→ JOB
Update the records so that "coworking" becomes "bureau partagé" and all other text stays unchanged. Reproduce the text of every record, but leave the pictures out.

→ DATA FOR THE TASK
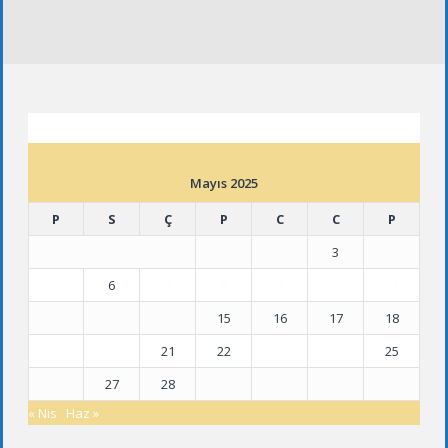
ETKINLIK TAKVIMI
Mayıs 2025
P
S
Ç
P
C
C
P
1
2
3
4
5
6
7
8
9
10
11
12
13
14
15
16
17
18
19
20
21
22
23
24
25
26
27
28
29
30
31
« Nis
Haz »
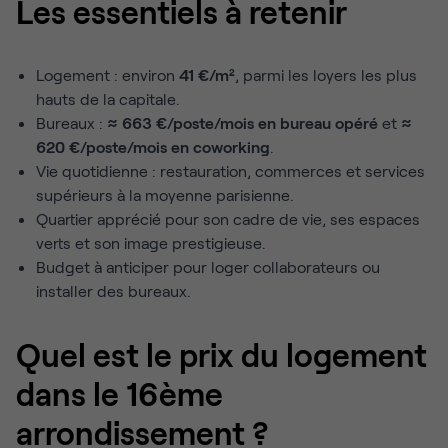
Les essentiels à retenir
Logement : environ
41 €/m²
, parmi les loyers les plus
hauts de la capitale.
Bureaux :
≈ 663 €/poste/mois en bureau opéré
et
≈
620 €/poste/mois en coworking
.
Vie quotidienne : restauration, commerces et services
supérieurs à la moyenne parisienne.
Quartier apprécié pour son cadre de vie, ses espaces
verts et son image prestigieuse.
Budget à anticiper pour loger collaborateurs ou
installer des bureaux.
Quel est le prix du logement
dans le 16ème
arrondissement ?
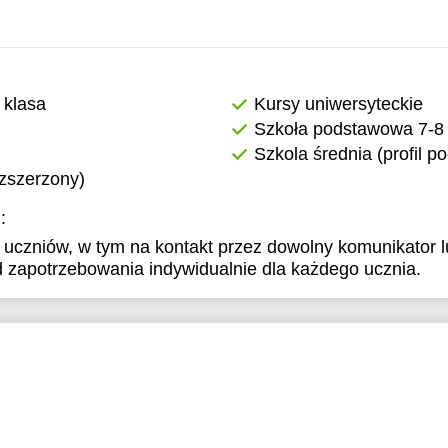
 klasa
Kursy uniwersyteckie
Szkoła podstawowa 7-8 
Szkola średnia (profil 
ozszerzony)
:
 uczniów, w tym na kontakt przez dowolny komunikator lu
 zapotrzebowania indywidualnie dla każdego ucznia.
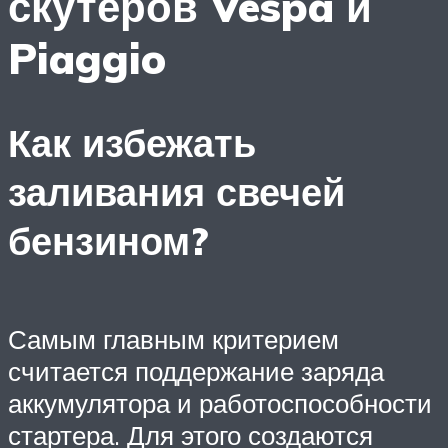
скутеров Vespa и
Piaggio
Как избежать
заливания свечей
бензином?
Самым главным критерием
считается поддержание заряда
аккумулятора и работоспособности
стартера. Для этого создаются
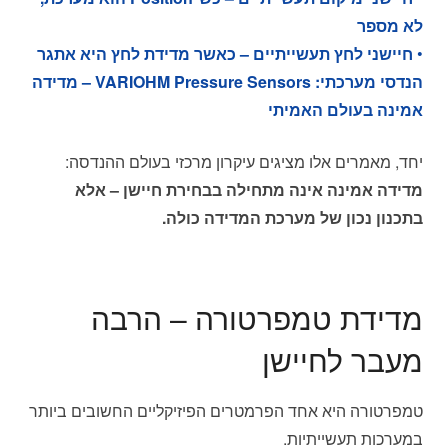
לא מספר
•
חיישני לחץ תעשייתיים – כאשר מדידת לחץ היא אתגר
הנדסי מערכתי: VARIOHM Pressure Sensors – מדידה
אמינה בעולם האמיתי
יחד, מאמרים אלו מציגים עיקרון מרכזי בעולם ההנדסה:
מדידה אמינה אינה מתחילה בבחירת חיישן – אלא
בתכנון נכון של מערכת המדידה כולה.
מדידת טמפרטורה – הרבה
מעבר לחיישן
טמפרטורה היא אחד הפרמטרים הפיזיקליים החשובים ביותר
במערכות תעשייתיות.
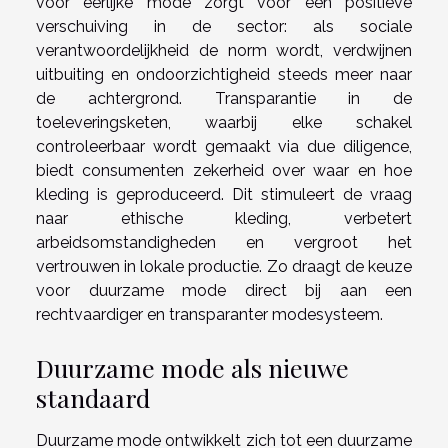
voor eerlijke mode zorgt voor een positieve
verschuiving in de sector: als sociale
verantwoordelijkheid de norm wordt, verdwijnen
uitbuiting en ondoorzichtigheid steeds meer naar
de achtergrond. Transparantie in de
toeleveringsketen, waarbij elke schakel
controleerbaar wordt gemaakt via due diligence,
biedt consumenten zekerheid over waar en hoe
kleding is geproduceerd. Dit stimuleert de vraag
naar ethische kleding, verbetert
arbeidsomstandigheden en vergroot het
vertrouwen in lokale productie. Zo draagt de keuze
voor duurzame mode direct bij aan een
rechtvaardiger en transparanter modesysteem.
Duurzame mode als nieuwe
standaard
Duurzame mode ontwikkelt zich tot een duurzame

→ RESPONSE AREA
ETKINLIK TAKVIMI
Mayıs 2025
P
S
Ç
P
C
C
P
1
2
3
4
5
6
7
8
9
10
11
12
13
14
15
16
17
18
19
20
21
22
23
24
25
26
27
28
29
30
31
« Nis
Haz »
Les essentiels à retenir
Logement : environ
41 €/m²
, parmi les loyers les plus
hauts de la capitale.
Bureaux :
≈ 663 €/poste/mois en bureau opéré
et
≈
620 €/poste/mois en bureau partagé
.
Vie quotidienne : restauration, commerces et services
supérieurs à la moyenne parisienne.
Quartier apprécié pour son cadre de vie, ses espaces
verts et son image prestigieuse.
Budget à anticiper pour loger collaborateurs ou
installer des bureaux.
Quel est le prix du logement
dans le 16ème
arrondissement ?
 klasa
Kursy uniwersyteckie
Szkoła podstawowa 7-8 
Szkola średnia (profil 
ozszerzony)
:
 uczniów, w tym na kontakt przez dowolny komunikator lu
 zapotrzebowania indywidualnie dla każdego ucznia.
скутеров Vespa и
Piaggio
Как избежать
заливания свечей
бензином?
Самым главным критерием
считается поддержание заряда
аккумулятора и работоспособности
стартера. Для этого создаются
לא מספר
•
חיישני לחץ תעשייתיים – כאשר מדידת לחץ היא אתגר
הנדסי מערכתי: VARIOHM Pressure Sensors – מדידה
אמינה בעולם האמיתי
יחד, מאמרים אלו מציגים עיקרון מרכזי בעולם ההנדסה:
מדידה אמינה אינה מתחילה בבחירת חיישן – אלא
בתכנון נכון של מערכת המדידה כולה.
מדידת טמפרטורה – הרבה
מעבר לחיישן
טמפרטורה היא אחד הפרמטרים הפיזיקליים החשובים ביותר
במערכות תעשייתיות.
voor eerlijke mode zorgt voor een positieve
verschuiving in de sector: als sociale
verantwoordelijkheid de norm wordt, verdwijnen
uitbuiting en ondoorzichtigheid steeds meer naar
de achtergrond. Transparantie in de
toeleveringsketen, waarbij elke schakel
controleerbaar wordt gemaakt via due diligence,
biedt consumenten zekerheid over waar en hoe
kleding is geproduceerd. Dit stimuleert de vraag
naar ethische kleding, verbetert
arbeidsomstandigheden en vergroot het
vertrouwen in lokale productie. Zo draagt de keuze
voor duurzame mode direct bij aan een
rechtvaardiger en transparanter modesysteem.
Duurzame mode als nieuwe
standaard
Duurzame mode ontwikkelt zich tot een duurzame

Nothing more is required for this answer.